The crux of the Hurley decision centres around the adduction of new evidence and the effect it had on the Vetrovec warning. Here, adducing new evidence rendered the previously-given Vetrovec warning moot.
The New Evidence
A lack of evidence formed the basis upon which Niemi’s testimony was accepted by the jury in light of a Vetrovec warning. However, Hurley also sought to adduce new evidence, namely additional DNA of his own that was found in the hotel room.
The introduction of new evidence would render Niemi’s testimony useless as the latter was only accepted in light of a lack of evidence. Thus, the question of whether the new evidence was to be introduced was of crucial importance.
In Palmer v. The Queen,  1 S.C.R. 759, the factors to be considered with respect to adducing new evidence are established at p. 775:
(1) The evidence should generally not be admitted if, by due diligence, it could have been adduced at trial provided that this general principle will not be applied as strictly in a criminal case as in civil cases.
(2) The evidence must be relevant in the sense that it bears upon a decisive or potentially decisive issue in the trial.

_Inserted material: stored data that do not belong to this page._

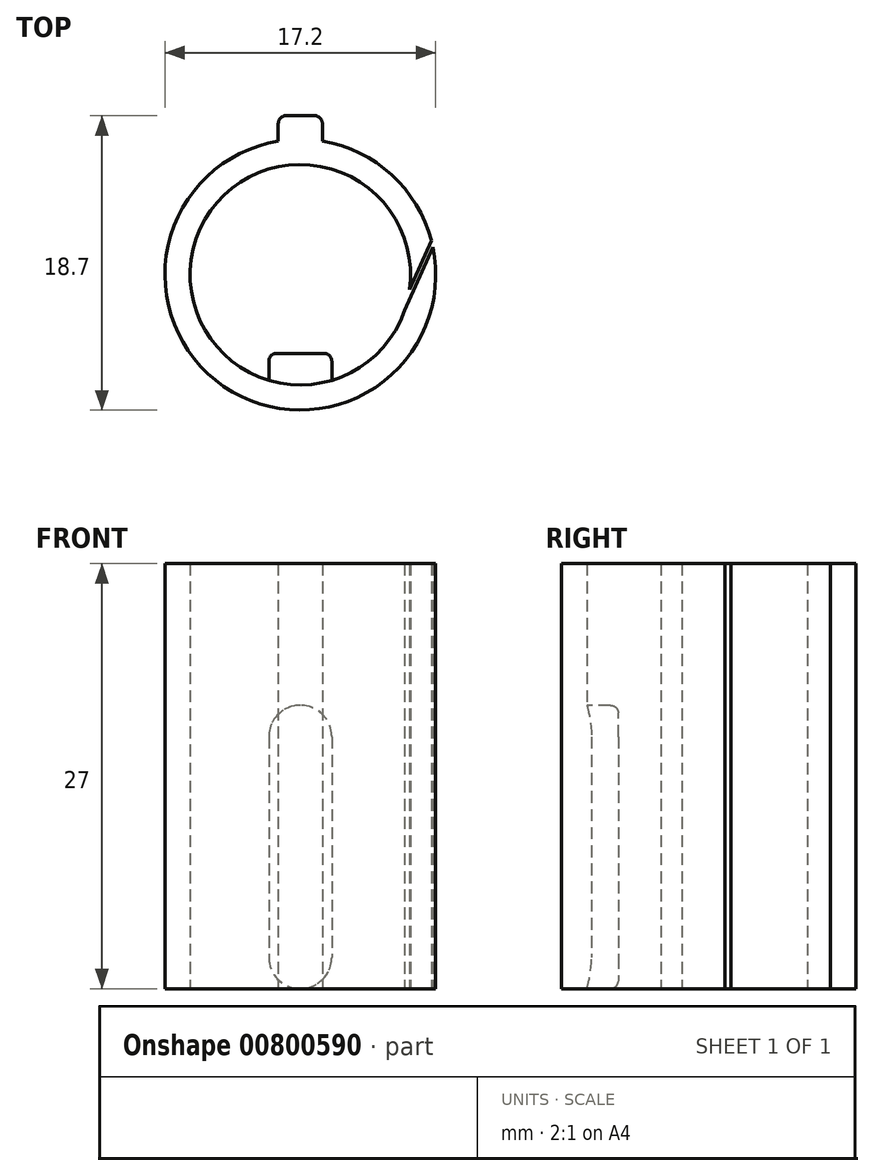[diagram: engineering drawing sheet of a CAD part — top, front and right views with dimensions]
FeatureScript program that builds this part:
annotation { "Feature Type Name" : "Feature", "Feature Type Description" : "" }
export const myFeature = defineFeature(function(context is Context, id is Id, definition is map)
    precondition{}
    {
        {
            var Q0;
            Q0=qCreatedBy(makeId("Top.planeOp"),FACE);
            var sketch = newSketch(context, id + "F0", { "sketchPlane" : qUnion([Q0])});
            skArc(sketch, "E0", {"start": v(2, -6.7) * mm, "mid": v(4.84, -5.06) * mm, "end": v(6.62, -2.29) * mm});
            skArc(sketch, "E1", {"start": v(-1.4, 8.49) * mm, "mid": v(-4.86, -7.1) * mm, "end": v(8.42, 1.76) * mm});
            skLineSegment(sketch, "E2.top", {"start": v(-1.4, 10.1) * mm, "end": v(1.4, 10.1) * mm});
            skLineSegment(sketch, "E2.left", {"start": v(-1.4, 8.49) * mm, "end": v(-1.4, 10.1) * mm});
            skLineSegment(sketch, "E2.right", {"start": v(1.4, 8.49) * mm, "end": v(1.4, 10.1) * mm});
            skLineSegment(sketch, "E3.top", {"start": v(-2, -5) * mm, "end": v(2, -5) * mm});
            skLineSegment(sketch, "E3.left", {"start": v(-2, -6.7) * mm, "end": v(-2, -5) * mm});
            skLineSegment(sketch, "E3.right", {"start": v(2, -6.7) * mm, "end": v(2, -5) * mm});
            skLineSegment(sketch, "E4", {"start": v(6.62, -2.29) * mm, "end": v(8.42, 1.76) * mm});
            skLineSegment(sketch, "E5", {"start": v(6.93, -0.96) * mm, "end": v(8.32, 2.16) * mm});
            skArc(sketch, "E6.trimOffspring", {"start": v(8.32, 2.16) * mm, "mid": v(5.8, 6.35) * mm, "end": v(1.4, 8.49) * mm});
            skArc(sketch, "E7.trimOffspring", {"start": v(6.93, -0.96) * mm, "mid": v(-3.79, 5.89) * mm, "end": v(-2, -6.7) * mm});
            skArc(sketch, "E8", {"start": v(6.93, -0.96) * mm, "mid": v(-6.8, 1.63) * mm, "end": v(6.62, -2.29) * mm});
            skSolve(sketch);
        }
        {
            var Q0;
            Q0=makeQuery(id+"F0.imprint","IMPRINT",FACE,{"disambiguationData":[TD([[makeQuery(id+"F0.imprint","IMPRINT",EDGE,{"derivedFrom":sQuery(id+"F0.wireOp",EDGE,"E1")}),1.0]])]});
            extrude(context, id + "F1", {"entities" : qUnion([Q0]), "depth" : 27 * mm, "offsetDistance" : 25 * mm});
        }
        {
            var Q0;
            Q0 = qSketchRegion(id + "F0", true);
            extrude(context, id + "F2", {"entities" : qUnion([Q0]), "operationType" : NewBodyOperationType.ADD, "depth" : 18 * mm, "offsetDistance" : 25 * mm});
        }
        {
            var Q0;
            Q0=makeQuery(id+"F2.opExtrude","CAP_EDGE",EDGE,{"disambiguationData":[OSD([sQuery(id+"F0.wireOp",EDGE,"E3.right")])],"isStart":false});
            var Q1;
            Q1=makeQuery(id+"F2.opExtrude","CAP_EDGE",EDGE,{"disambiguationData":[OSD([sQuery(id+"F0.wireOp",EDGE,"E3.left")])],"isStart":false});
            var Q2;
            Q2=makeQuery(id+"F2.opExtrude","CAP_EDGE",EDGE,{"disambiguationData":[OSD([sQuery(id+"F0.wireOp",EDGE,"E3.right")])],"isStart":true});
            var Q3;
            Q3=makeQuery(id+"F2.opExtrude","CAP_EDGE",EDGE,{"disambiguationData":[OSD([sQuery(id+"F0.wireOp",EDGE,"E3.left")])],"isStart":true});
            fillet(context, id + "F3", {"entities" : qUnion([Q0, Q1, Q2, Q3]), "radius" : 2 * mm, "tangentPropagation" : true, "allowEdgeOverflow" : false});
        }
        {
            var Q0;
            Q0=makeQuery(id+"F2.opExtrude","SWEPT_EDGE",EDGE,{"disambiguationData":[OSD([sQuery(id+"F0.wireOp",EDGE,"E3.top"),sQuery(id+"F0.wireOp",EDGE,"E3.right")])]});
            var Q1;
            Q1=makeQuery(id+"F1.opExtrude","SWEPT_EDGE",EDGE,{"disambiguationData":[OSD([sQuery(id+"F0.wireOp",EDGE,"E2.top"),sQuery(id+"F0.wireOp",EDGE,"E2.right")])]});
            var Q2;
            Q2=makeQuery(id+"F1.opExtrude","SWEPT_EDGE",EDGE,{"disambiguationData":[OSD([sQuery(id+"F0.wireOp",EDGE,"E2.top"),sQuery(id+"F0.wireOp",EDGE,"E2.left")])]});
            fillet(context, id + "F4", {"entities" : qUnion([Q0, Q1, Q2]), "radius" : 0.5 * mm, "tangentPropagation" : true, "allowEdgeOverflow" : false});
        }
    });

(3) The evidence must be credible in the sense that it is reasonably capable of belief, and
(4) It must be such that if believed it could reasonably, when taken with the other evidence adduced at trial, be expected to have affected the result.
Factor (4) was at issue in this case. The question was whether new evidence could reasonably be expected to have affected the result. The SCC held that this new evidence would affect the result.

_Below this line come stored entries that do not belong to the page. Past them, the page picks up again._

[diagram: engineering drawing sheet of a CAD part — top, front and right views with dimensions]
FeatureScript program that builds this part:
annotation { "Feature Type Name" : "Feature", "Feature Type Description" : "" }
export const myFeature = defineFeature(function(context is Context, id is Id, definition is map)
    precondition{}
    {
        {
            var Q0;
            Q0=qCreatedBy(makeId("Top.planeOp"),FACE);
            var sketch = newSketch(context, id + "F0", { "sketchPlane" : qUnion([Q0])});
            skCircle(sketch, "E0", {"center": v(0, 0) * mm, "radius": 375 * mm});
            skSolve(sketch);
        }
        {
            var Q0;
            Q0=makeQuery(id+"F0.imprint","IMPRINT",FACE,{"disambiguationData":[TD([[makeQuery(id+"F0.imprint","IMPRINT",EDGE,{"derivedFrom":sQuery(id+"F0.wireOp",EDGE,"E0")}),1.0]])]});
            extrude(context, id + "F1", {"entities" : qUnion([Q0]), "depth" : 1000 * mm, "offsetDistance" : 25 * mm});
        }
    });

As for my opinion, the reasons given by the SCC accurately emphasize the importance of a fair trial. The acceptance of Niemi’s testimony was entirely based on the absence of DNA evidence. As such, any amount (however small) of additional DNA evidence would have potentially swayed jurors to not allow Niemi’s evidence regarding the clean-up and would have likely compromised his entire testimony. Incidentally, new evidence may very well have had a positive impact on the jury’s evaluation of Hurley, who denied cleaning the room and having any conversation about destroying evidence with Niemi. Indeed, the Crown conceded that Niemi’s evidence of the clean-up was critical to their case.
The Threshold of “Doubt”
One might argue that because a small amount of Hurley’s DNA was found in the room on a facecloth, doubt existed with respect to the cleaning allegation. Thus, adducing more DNA evidence could not “reasonably be expected to have affected the result,” as per factor (4) of the Palmer requirements. This logical fallacy fails for two main reasons.

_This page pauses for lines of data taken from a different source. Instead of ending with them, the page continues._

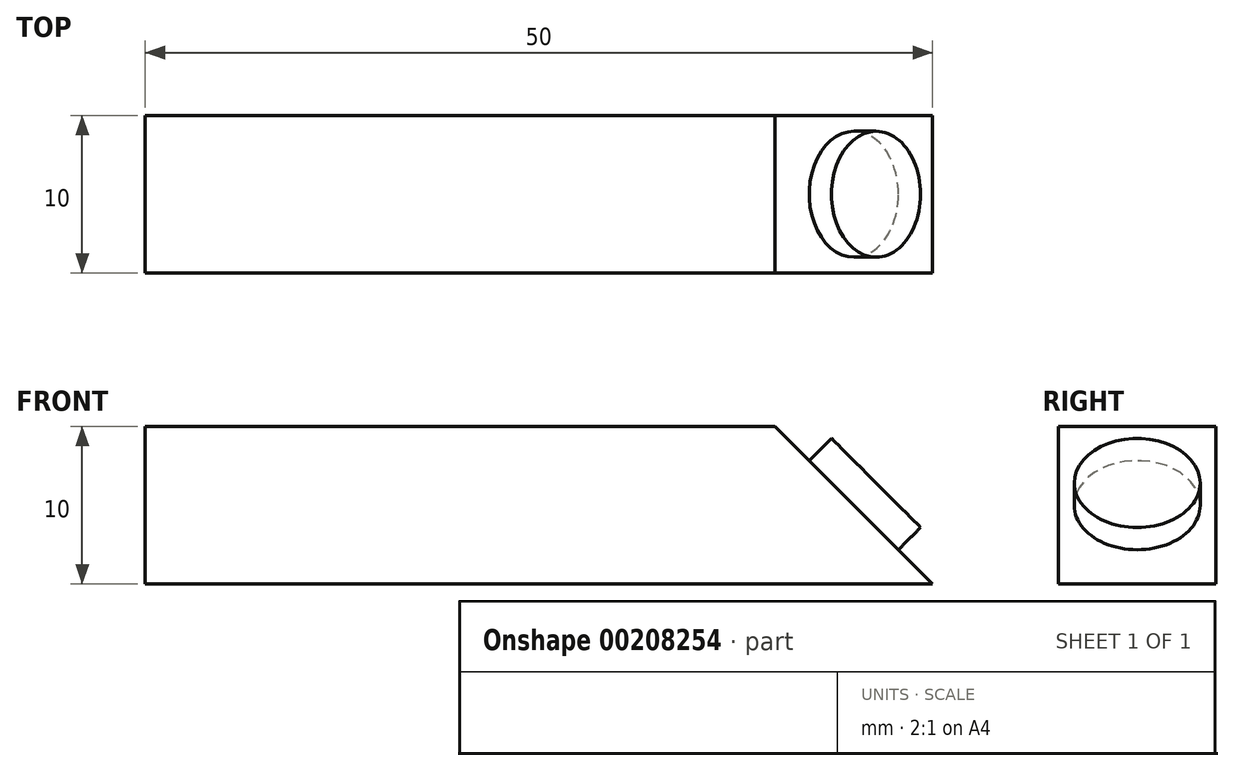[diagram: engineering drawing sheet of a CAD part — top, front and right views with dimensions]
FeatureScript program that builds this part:
annotation { "Feature Type Name" : "Feature", "Feature Type Description" : "" }
export const myFeature = defineFeature(function(context is Context, id is Id, definition is map)
    precondition{}
    {
        {
            var Q0;
            Q0=qCreatedBy(makeId("Top.planeOp"),FACE);
            var sketch = newSketch(context, id + "F0", { "sketchPlane" : qUnion([Q0])});
            skLineSegment(sketch, "E0", {"start": v(-46.37, 23.84) * mm, "end": v(3.63, 23.84) * mm});
            skLineSegment(sketch, "E1", {"start": v(3.63, 23.84) * mm, "end": v(3.63, 13.84) * mm});
            skLineSegment(sketch, "E2", {"start": v(3.63, 13.84) * mm, "end": v(-46.37, 13.84) * mm});
            skLineSegment(sketch, "E3", {"start": v(-46.37, 13.84) * mm, "end": v(-46.37, 23.84) * mm});
            skSolve(sketch);
        }
        {
            var Q0;
            Q0=makeQuery(id+"F0.imprint","IMPRINT",FACE,{"disambiguationData":[TD([[makeQuery(id+"F0.imprint","IMPRINT",EDGE,{"derivedFrom":sQuery(id+"F0.wireOp",EDGE,"E0")}),-1.0]])]});
            extrude(context, id + "F1", {"entities" : qUnion([Q0]), "depth" : 10 * mm});
        }
        {
            var Q0;
            Q0=makeQuery(id+"F1.opExtrude","CAP_EDGE",EDGE,{"disambiguationData":[OSD([sQuery(id+"F0.wireOp",EDGE,"E1")])],"isStart":false});
            chamfer(context, id + "F2", {"entities" : qUnion([Q0]), "width" : 10 * mm, "tangentPropagation" : true});
        }
        {
            var Q0;
            Q0=makeQuery(id+"F2.opChamfer","BLEND_FACE",FACE,{"disambiguationData":[OSD([sQuery(id+"F0.wireOp",EDGE,"E1")])]});
            var sketch = newSketch(context, id + "F3", { "sketchPlane" : qUnion([Q0])});
            skCircle(sketch, "E4", {"center": v(18.84, 4.5) * mm, "radius": 4 * mm});
            skSolve(sketch);
        }
        {
            var Q0;
            Q0=makeQuery(id+"F3.imprint","IMPRINT",FACE,{"disambiguationData":[TD([[makeQuery(id+"F3.imprint","IMPRINT",EDGE,{"derivedFrom":sQuery(id+"F3.wireOp",EDGE,"E4")}),1.0]])]});
            extrude(context, id + "F4", {"entities" : qUnion([Q0]), "operationType" : NewBodyOperationType.ADD, "depth" : 2 * mm});
        }
    });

First, the criminal justice system carries a strict burden of proof for criminal convictions due to the social stigma that comes from being found guilty of committing a crime. As such, if there is any chance a jury might decide differently, it is only just and fair to introduce the evidence for a new trial. Adducing additional DNA evidence can reasonably be seen as a factor that could clear the hurdle of doubt necessary to discount Niemi’s testimony.
Second, as outlined by Hurley, the new evidence had the potential to offer new explanations for the night’s course of events. Not only would the evidence cast doubt on Niemi, but might also support an assertion that Hurley was not the last person in the hotel room. There was also a possibility that the new evidence could bolster the credibility of another witness whom testified that Naistus was not with Hurley at the time of her murder.
In conclusion, Hurley gives a clear analysis of the interplay between Vetrovec warnings and evidentiary issues in criminal proceedings. The SCC’s liberal approach to adducing new evidence upholds the integrity of justice.